| Texto proporcionado |

▼

Corpus Barga no impugna Venecia, la ciudad que amó como ninguna otra la mitología y creó la suya propia. Lo que hizo el escritor fue crear el mito para una Venecia posible e improbable, el de la fantástica y poética metamorfosis de las palomas convertidas en cisnes en la plaza acuática de San Marcos contempladas desde el vuelo del hidroavión. Sólo en Venecia podía Corpus Barga acertar a definirse de forma tan exacta: el más puro clasicismo combinado con el futurismo del hidroavión. No consiguió billete y él, aeronauta en la más auténtica y progresista vanguardia, muy por delante de Fédèle Azari, no pudo redibujar la Veduta a volo d’uccello de Jacopo de’ Barbari. Algo más que una aeropintura poética y periodística perdió Venecia en 1934: aquel mismo año Mussolini y Hitler se entrevistaron personalmente por primera vez y eligieron para hacerlo la ciudad del león alado, gustosamente humillado para la ocasión.

▲

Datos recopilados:
▼

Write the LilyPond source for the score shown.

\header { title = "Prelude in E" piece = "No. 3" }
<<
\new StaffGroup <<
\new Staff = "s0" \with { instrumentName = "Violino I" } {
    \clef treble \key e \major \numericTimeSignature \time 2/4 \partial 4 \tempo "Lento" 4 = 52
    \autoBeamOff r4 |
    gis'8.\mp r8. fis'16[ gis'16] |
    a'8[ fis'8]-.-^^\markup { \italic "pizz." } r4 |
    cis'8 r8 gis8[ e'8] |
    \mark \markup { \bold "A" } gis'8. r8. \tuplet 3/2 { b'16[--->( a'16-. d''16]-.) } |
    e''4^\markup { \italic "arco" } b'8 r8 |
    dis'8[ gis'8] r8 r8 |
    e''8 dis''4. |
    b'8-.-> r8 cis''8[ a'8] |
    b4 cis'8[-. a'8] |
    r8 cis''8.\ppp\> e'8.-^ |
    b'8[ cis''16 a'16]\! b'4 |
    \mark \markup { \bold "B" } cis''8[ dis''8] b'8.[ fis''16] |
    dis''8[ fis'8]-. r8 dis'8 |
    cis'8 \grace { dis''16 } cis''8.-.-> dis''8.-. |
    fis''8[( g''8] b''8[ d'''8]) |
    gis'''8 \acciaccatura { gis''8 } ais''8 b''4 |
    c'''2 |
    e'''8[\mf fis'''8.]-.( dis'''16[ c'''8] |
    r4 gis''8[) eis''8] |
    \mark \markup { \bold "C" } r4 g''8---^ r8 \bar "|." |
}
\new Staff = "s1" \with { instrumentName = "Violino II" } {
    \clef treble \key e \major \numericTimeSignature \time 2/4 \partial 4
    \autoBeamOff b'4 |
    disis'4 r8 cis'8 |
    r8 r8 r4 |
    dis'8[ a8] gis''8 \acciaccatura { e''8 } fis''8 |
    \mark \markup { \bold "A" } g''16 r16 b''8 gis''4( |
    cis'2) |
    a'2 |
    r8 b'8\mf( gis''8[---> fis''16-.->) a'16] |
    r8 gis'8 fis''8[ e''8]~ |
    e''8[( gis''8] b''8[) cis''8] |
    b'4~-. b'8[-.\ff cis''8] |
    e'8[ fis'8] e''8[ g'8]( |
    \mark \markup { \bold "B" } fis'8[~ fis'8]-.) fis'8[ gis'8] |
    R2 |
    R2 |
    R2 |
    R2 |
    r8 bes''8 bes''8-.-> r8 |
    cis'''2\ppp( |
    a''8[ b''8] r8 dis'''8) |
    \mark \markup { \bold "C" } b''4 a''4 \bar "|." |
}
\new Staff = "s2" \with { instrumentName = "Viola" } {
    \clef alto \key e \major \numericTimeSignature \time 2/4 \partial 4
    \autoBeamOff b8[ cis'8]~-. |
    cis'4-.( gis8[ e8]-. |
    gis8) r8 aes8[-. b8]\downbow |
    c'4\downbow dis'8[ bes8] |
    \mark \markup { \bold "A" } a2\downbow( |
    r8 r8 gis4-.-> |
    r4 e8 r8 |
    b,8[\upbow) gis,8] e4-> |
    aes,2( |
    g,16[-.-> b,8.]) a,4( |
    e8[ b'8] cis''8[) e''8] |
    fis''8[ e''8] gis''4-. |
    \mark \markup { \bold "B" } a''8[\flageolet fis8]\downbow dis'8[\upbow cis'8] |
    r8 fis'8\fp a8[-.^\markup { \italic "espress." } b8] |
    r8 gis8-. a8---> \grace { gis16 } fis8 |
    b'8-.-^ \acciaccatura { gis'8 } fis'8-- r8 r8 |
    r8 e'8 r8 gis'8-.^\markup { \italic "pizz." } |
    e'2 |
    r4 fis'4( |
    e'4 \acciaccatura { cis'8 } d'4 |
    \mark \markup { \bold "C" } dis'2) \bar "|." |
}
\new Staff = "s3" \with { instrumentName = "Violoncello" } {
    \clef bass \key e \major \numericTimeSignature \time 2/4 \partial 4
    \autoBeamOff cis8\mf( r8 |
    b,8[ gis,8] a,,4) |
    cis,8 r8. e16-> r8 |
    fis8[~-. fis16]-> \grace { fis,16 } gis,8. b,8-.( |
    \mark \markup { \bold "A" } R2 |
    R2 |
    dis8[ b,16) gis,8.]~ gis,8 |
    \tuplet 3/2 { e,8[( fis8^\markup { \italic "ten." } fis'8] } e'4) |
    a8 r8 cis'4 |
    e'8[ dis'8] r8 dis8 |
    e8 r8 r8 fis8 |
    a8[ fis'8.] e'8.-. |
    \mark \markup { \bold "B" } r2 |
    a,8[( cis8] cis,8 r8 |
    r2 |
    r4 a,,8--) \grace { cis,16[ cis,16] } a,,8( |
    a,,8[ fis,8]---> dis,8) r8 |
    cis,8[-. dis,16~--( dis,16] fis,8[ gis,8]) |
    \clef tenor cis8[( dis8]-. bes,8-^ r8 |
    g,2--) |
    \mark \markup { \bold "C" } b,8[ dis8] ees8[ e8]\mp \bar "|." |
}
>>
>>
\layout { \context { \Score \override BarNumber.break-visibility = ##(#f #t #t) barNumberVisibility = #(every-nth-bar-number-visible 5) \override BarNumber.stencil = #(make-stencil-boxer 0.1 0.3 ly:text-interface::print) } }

▲

| Qué debes hacer |
Según el texto sobre Corpus Barga y Venecia, ¿en qué año se entrevistaron personalmente por primera vez Mussolini y Hitler?

| Espacio de respuesta |
En 1934.